Cornell Law Review
Frederic M. Bloom, State Courts Unbound, 93 Cornell L. Rev. 501 (2008), available at https://scholar.law.colorado.edu/faculty-articles/274.
We may not think that state courts disobey binding Supreme Court precedent, but occasionally state courts do. In a number of important cases, state courts have actively defied apposite Supreme Court doctrine, and often it is the Court itself that has invited them to.
This Article shows state courts doing the unthinkable: flouting Supreme Court precedent, sometimes at the Court's own behest. The idea of state court defiance may surprise us. It is not in every case, after all, that state courts affirmatively disobey. But rare events still have their lessons, and we should ask how and why they emerge. By unsettling constitutional substance and excusing state court errors, the Supreme Court has permitted--even encouraged--state courts to rethink critical portions of existing Court doctrine. It has written the story, that is, of "state courts unbound."

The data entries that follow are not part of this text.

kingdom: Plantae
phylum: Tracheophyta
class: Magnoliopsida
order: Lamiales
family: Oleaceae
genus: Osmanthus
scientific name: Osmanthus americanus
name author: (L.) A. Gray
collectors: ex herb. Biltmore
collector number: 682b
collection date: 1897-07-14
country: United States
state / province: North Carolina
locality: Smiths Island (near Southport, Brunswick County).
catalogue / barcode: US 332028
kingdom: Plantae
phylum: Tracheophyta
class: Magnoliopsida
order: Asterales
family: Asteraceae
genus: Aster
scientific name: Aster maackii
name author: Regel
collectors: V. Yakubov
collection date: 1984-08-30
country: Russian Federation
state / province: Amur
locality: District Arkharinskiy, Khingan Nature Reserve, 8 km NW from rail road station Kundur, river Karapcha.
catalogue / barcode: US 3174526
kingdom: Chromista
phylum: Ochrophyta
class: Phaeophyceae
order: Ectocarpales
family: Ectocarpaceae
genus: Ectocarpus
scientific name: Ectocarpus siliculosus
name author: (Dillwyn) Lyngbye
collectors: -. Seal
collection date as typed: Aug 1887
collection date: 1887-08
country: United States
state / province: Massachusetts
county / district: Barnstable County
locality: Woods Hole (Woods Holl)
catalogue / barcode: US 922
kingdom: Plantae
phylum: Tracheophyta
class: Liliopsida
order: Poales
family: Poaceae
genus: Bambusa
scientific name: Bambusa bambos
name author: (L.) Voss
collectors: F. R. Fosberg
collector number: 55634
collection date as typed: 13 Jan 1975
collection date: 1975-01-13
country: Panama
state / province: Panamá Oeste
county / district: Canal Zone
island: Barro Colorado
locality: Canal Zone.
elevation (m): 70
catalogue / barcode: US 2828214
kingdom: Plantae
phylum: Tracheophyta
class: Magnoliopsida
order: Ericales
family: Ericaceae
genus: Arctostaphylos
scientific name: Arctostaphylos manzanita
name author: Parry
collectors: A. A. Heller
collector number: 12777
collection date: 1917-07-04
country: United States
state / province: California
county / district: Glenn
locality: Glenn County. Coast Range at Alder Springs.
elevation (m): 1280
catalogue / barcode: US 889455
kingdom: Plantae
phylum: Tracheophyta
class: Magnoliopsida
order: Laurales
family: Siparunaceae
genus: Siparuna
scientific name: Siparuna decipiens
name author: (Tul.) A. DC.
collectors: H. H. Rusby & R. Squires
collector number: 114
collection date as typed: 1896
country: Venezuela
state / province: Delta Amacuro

To bring that story into focus, this Article examines how the unbinding process works, where we can see it, and why it warrants serious inspection. In the process, this Article carefully recounts three illustrative chapters in the tale of state courts unbound. One chapter grows out of Williams v. North Carolina, a long-ignored discussion of migratory divorce. A second chapter emerges in Lockyer v. Andrade, a more memorable study of California's "three strikes" law. And a third chapter appears in Roper v. Simmons, a controversial decision on the juvenile death penalty. All three of these chapters show how state courts can, and sometimes do, defy still-valid Supreme Court precedent. All three of these cases raise important questions about judicial motives, constitutional theory, and the balance of doctrinal power in our adjudicative system. And all three encourage us to rethink what may seem most familiar and to read carefully the story of state courts unbound.